Pelo contrário, os coordenadores mais uma vez se mostram insatisfeitos, enumeram as dificuldades sentidas, causadas pelos fatores anteriormente referidos, destacando, de novo, a resistência já amplamente mencionada. Identificam ainda outros constrangimentos, como a falta de tempo disponível para a supervisão e a lecionação do mesmo número de turmas que os restantes professores, sem qualquer tipo de redução, que impedem a realização de um trabalho mais profundo e de qualidade. Há a convicção de que só a redução do número de turmas ou a dedicação exclusiva possibilitaria uma efetiva supervisão do trabalho docente.

Concluindo, podemos dizer que, quer no decorrer entrevistas, quer depois, na sua análise aprofundada, foi percetível a sensação de impotência que perpassou os discursos dos coordenadores. Neste ponto relembramos a opinião de Diogo (2004), que

considerava que, na sua atuação, os líderes intermédios enfatizavam os aspetos de cariz burocrático e administrativo, em vez de apresentarem novos projetos e abrirem novos caminhos para a escola. Verificamos que é isto que continua a acontecer atualmente, pelo menos nesta escola. Percebe-se, pelos discursos, que da parte dos coordenadores há a tentativa de irem mais além, mas as condições humanas e operacionais não o permitem.

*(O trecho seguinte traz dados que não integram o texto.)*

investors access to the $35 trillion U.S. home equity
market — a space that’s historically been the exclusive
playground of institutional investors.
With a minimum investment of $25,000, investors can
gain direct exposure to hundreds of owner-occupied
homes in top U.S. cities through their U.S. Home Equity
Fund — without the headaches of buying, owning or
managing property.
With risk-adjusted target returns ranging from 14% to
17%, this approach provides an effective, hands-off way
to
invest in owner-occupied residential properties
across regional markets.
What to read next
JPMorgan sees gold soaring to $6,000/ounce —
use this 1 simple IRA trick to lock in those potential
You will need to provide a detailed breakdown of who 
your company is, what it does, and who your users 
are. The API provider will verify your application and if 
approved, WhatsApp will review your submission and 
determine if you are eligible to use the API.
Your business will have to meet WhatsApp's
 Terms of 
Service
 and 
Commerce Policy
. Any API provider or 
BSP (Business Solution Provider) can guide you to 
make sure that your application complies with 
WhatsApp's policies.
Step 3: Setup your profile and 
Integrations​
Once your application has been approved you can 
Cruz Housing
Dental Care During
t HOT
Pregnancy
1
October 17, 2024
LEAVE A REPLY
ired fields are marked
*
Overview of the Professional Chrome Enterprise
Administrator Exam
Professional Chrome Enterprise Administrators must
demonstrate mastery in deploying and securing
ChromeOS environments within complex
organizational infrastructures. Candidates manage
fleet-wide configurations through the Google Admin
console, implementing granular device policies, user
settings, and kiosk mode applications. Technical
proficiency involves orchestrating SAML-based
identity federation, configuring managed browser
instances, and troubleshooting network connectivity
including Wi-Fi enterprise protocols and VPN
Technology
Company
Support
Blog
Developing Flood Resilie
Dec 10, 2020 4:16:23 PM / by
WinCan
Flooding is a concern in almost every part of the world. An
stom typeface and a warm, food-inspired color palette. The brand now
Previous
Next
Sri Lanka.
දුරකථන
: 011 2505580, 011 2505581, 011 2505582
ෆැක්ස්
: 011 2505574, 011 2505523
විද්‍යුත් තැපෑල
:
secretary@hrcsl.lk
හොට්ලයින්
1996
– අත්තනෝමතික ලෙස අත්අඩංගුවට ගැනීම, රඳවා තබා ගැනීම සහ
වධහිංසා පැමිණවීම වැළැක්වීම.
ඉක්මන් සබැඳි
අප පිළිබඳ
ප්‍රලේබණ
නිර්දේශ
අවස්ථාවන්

As limitações existentes ao exercício da supervisão, que percecionamos nos discursos dos coordenadores, e que são corroboradas pelas representações dos docentes sobre as competências daqueles enquanto supervisores, induzem-nos ao questionamento sobre o tipo de supervisão que é efetivamente exercido. A conclusão a que chegamos é que é a dimensão burocrática que se salienta, impedindo que se destaquem, no trabalho dos supervisores, as competências que, para Alarcão (2002), são necessárias numa escola reflexiva: competências interpretativas, de análise e de avaliação, de dinamização da formação e relacionais. Na opinião da autora, “fazer supervisão não é um processo meramente técnico” (Alarcão, 2002: 234), mas sim um processo no qual se conjugam as dimensões cognitiva e relacional, em função de dois objetivos fundamentais: o desenvolvimento da escola como organização e o desenvolvimento profissional dos docentes.